I have searched the stores for milks, such as almond milks, soy milks, and rice milks that do not have additives such as carrageenan and other ingredients that should be avoided.I have found that after I pulverize the nuts, if I leave the pulverized nuts in the milk while in the refrigerator, it adds to the taste. I can strain it later. I don't mind the nut pulp in a smoothie.

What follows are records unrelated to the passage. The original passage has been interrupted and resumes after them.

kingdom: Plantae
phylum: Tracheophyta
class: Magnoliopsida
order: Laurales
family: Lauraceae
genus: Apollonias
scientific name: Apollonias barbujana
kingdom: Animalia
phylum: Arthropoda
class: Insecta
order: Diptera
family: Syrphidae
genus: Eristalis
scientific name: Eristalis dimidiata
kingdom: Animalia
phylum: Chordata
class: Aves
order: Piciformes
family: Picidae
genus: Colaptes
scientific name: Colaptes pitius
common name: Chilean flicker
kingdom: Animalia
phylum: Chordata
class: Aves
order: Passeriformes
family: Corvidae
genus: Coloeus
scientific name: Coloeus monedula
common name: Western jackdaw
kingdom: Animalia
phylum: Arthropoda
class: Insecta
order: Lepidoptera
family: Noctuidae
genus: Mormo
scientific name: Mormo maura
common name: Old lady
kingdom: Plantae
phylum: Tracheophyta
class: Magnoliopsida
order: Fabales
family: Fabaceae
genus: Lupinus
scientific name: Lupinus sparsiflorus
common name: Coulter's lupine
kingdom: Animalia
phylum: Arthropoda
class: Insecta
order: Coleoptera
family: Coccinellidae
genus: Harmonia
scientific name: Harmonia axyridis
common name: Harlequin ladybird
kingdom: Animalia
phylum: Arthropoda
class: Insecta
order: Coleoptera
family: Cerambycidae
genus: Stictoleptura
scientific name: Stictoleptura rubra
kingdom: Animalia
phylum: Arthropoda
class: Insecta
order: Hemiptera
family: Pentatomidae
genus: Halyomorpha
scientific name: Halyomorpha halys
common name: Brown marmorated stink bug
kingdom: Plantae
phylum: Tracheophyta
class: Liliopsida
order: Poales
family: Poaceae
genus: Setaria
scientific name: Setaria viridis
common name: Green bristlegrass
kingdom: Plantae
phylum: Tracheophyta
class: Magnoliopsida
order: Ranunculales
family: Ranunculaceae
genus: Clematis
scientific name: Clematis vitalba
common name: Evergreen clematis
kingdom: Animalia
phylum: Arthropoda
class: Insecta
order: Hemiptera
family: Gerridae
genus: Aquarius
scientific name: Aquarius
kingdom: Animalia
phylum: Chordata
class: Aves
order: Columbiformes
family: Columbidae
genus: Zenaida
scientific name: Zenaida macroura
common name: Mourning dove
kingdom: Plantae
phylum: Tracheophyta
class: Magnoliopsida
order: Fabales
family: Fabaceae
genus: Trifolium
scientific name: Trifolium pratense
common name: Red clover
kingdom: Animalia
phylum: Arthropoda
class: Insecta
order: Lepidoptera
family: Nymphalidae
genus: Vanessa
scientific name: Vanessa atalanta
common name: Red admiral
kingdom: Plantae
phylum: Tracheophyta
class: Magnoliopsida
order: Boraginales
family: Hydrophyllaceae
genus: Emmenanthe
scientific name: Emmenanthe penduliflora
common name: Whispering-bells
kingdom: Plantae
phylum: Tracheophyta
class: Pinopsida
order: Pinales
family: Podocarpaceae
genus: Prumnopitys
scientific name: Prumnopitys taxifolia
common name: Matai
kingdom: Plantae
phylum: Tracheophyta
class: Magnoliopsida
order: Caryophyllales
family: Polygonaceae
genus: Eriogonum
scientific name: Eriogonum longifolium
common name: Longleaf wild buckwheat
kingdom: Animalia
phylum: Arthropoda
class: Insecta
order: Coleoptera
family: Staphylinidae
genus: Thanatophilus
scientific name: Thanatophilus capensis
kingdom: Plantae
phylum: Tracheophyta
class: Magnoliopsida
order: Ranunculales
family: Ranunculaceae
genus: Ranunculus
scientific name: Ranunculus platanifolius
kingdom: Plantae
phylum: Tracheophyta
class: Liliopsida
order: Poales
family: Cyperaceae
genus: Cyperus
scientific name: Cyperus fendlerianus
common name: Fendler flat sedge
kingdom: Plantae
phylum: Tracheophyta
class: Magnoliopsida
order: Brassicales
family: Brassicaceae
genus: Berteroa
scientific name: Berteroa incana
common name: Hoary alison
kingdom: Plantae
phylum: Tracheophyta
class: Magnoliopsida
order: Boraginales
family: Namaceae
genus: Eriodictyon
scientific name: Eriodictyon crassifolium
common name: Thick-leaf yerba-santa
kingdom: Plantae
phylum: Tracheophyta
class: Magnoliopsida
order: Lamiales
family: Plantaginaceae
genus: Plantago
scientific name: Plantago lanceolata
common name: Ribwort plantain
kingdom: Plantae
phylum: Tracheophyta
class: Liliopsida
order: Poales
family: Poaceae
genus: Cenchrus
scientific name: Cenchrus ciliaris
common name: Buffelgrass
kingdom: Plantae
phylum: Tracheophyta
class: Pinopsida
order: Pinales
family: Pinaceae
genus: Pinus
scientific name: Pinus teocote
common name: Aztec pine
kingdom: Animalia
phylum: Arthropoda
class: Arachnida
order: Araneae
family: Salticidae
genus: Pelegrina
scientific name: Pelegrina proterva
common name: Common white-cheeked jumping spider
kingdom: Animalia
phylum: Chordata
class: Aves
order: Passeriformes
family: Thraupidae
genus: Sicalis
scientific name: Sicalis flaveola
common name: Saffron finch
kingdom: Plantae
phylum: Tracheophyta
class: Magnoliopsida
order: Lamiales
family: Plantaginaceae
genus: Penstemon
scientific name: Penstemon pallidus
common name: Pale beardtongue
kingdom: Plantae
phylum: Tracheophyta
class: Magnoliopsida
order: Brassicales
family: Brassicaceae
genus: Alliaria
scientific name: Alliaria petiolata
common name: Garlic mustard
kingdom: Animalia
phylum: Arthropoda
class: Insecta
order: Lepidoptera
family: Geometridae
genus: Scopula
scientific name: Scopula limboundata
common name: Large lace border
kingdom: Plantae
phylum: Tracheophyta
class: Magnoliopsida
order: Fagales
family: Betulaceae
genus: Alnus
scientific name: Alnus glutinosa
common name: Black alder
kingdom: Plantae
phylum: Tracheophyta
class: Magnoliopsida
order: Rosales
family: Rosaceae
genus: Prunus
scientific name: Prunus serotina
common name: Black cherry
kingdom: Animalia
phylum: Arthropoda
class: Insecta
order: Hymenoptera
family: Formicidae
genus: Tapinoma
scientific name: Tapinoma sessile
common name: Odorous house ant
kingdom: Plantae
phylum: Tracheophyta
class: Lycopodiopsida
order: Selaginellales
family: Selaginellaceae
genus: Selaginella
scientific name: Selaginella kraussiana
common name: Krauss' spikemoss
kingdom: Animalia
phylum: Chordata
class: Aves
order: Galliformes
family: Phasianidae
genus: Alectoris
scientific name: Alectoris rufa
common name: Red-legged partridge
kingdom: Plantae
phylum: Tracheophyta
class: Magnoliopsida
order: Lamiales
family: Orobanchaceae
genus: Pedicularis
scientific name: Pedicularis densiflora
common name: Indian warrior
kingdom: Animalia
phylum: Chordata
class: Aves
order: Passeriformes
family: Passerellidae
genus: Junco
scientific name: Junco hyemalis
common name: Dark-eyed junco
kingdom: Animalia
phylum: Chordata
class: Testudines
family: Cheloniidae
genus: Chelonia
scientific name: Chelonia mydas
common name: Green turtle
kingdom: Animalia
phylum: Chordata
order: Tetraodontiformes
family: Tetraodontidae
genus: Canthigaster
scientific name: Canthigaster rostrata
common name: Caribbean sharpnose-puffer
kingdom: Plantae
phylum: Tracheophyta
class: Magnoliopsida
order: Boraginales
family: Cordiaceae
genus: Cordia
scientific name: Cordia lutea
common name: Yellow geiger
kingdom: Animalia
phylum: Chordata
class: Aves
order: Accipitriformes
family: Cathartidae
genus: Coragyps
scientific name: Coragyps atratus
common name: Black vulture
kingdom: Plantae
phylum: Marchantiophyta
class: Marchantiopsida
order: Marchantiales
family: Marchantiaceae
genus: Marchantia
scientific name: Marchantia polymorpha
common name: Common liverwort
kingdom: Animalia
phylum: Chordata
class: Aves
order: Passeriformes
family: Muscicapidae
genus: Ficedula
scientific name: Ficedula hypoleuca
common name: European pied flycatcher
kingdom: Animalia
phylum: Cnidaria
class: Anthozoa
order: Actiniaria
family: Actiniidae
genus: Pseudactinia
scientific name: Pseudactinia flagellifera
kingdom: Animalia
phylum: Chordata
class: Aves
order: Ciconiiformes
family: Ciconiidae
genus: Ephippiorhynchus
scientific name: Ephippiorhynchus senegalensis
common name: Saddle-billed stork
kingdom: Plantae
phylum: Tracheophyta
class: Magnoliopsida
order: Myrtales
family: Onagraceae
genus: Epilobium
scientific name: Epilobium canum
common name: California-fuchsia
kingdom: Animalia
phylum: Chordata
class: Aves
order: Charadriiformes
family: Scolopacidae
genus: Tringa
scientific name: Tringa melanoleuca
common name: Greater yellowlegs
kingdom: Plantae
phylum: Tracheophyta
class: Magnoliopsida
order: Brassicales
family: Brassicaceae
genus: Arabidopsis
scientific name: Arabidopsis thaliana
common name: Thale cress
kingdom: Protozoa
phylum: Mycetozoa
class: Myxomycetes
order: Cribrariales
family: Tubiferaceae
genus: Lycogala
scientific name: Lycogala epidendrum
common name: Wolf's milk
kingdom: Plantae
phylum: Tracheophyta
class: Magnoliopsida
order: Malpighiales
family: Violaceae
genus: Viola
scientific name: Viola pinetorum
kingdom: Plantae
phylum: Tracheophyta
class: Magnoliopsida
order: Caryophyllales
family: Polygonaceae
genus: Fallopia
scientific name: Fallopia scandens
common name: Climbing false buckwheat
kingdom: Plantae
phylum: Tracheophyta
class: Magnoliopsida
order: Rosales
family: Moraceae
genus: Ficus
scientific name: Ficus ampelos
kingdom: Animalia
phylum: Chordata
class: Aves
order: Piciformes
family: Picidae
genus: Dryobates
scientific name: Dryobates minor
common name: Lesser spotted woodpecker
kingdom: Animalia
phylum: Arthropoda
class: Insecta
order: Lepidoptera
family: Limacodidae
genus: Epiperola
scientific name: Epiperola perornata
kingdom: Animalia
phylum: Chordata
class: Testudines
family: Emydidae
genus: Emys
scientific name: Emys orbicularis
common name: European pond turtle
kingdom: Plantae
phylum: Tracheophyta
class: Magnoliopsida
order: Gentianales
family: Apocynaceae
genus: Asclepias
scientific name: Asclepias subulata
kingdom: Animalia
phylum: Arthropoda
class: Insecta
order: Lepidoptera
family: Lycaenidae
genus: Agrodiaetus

Gratefully, reprinted with permission from 'Ayurvedic Cooking for Westerners' by Amadea Morningstar, Lotus Press, PO Box 325, Twin Lakes, WI 53181. 1995 All Rights Reserved.

Ingredients:
  • 3 Tbsps. raw almonds, organic preferred
  • 2 c pure water
  • Sweetener (optional)
How to make it:
  1. Bring the water to a boil
  2. Remove it from the heat, allow it to cool slightly.
  3. Pour it over the almonds
  4. Let the almonds soak at least 15 minutes, or preferably 2-8 hours (I soak mine 8 hours). Soaking them overnight is an easy way to do this.
  5. Rub the peels off the almonds, and put them with the soaking water in the blender. Grind at low speed for a few seconds, then on high speed until smooth. Put through a stainless steel strainer for smoothest consistency.
  6. Sweeten with1 Tbsp. maple syrup (optional)
  7. This can be used as the basis for smoothies, soups, or in baked goods.